O governo federal anunciou nesta segunda-feira, 9, a criação de um grupo de trabalho para tentar reduzir os danos à saúde mental da população causados por jogos e apostas online. A equipe, formada por representantes dos ministérios da Saúde, Esporte, Fazenda e da Secretaria de Comunicação Social, terá 60 dias para sugerir ações de apoio a pessoas e comunidades afetadas pelas bets.
O grupo vai se reunir a cada 15 dias para propor ações de prevenção, redução de danos e assistência a pessoas com comportamento de jogo problemático. A equipe poderá ainda reexaminar ações administrativas e políticas públicas e formular sugestões de atuação regulatória.
Também são atribuições do grupo a criação de campanhas educativas para alertar sobre os riscos das apostas, programas de apoio à saúde mental e definição de parâmetros para orientação de operadores de apostas, entre outras iniciativas.
“Diante da gravidade da situação, o governo federal decidiu implementar normas mais rigorosas para regulamentar o setor, priorizando a saúde mental dos apostadores”, afirma o Ministério da Saúde. Conforme reportado pelo Estadão, os danos dos jogos de azar configuram um grave problema de saúde pública em vários países, incluindo o Brasil.
Entre as medidas já adotadas no País, estão portarias do Ministério da Fazenda que limitam os meios de pagamento. Agora, é proibido o uso de cartões de crédito e os apostadores precisam se identificar por CPF, reconhecimento facial e verificação de idade. O objetivo é monitorar o comportamento dos jogadores e combater práticas ilícitas, como a lavagem de dinheiro.
O problema com as bets
O relatório da comissão de especialistas reunidos pela revista científica The Lancet Public Health estima que aproximadamente 448,7 milhões de adultos em todo o mundo enfrentam pelo menos um sintoma comportamental ou consequência pessoal, social ou de saúde adversa do jogo de azar.
Desses, 80 milhões possuem o chamado transtorno do jogo, descrito em manuais de psiquiatria como um padrão de apostas repetidas e que continuam apesar de criar múltiplos problemas em várias áreas da vida.
Ainda segundo a análise, 15,8% dos adultos e 26,4% dos adolescentes que estiveram envolvidos em atividades de cassino online, como o Jogo do Tigrinho, em 2023, experienciaram transtorno do jogo. Para as bets ou apostas esportivas, essas taxas foram de 8,9% e 16,3%, respectivamente.
De acordo com os pesquisadores, os danos associados ao transtorno incluem problemas de saúde física e mental, ruptura de relacionamentos, aumento do risco de suicídio e violência doméstica, aumento da criminalidade, perda de emprego e prejuízos financeiros.
Medidas de prevenção
Em entrevista anterior ao Estadão, o psiquiatra Hermano Tavares, professor da Universidade de São Paulo (USP) e coordenador do Programa Ambulatorial do Jogo Patológico (PRO-AMJO), avaliou as regras em vigor sobre o tema. Na ocasião, ele denunciou como as medidas eram insuficientes e não deveriam ser desenhadas exclusivamente para aqueles com transtorno do jogo.
“Não podemos ficar só pensando no jogador compulsivo, que precisa obviamente de amparo, mas tem que pensar na pessoa que tem alguma vulnerabilidade para que possa ser protegida e não venha desenvolver problemas futuros com apostas.”, disse.
Segundo o psiquiatra, fazem parte desse grupo vulnerável:
- pessoas em vulnerabilidade socioeconômica;
- pessoas em vulnerabilidade biológica: grupo que enquadra os menores de idade, cujo cérebro é considerado imaturo, e pessoas que já têm casos de jogo patológico ou de outras dependências na família;
- pessoas em vulnerabilidade psicológica: indivíduos passando por momentos difíceis da vida.

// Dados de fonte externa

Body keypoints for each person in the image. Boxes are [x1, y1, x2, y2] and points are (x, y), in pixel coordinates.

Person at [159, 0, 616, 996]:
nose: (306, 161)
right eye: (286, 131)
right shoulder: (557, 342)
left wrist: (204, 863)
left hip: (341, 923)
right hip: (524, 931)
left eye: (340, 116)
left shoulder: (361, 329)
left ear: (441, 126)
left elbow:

Antes da criação do grupo de ação do governo federal, o médico já indicava algumas medidas para lidar com os riscos das bets: a ampla disponibilização de programas de psicoeducação e autoavaliação para os apostadores, oferta de suporte remoto (profissionais disponíveis para atender os apostadores 24 horas por dia), suporte presencial no Sistema Único de Saúde (SUS) e capacitação de profissionais para lidar com pacientes com vício em jogos.
Outras ações, mais universais, segundo Tavares, incluem a restrição de horário de apostas, definição de um teto máximo para apostas, proibição de propagandas e anúncios de bets para menores de idade ou de divulgações feitas por influenciadores e pessoas com grande popularidade junto ao público juvenil.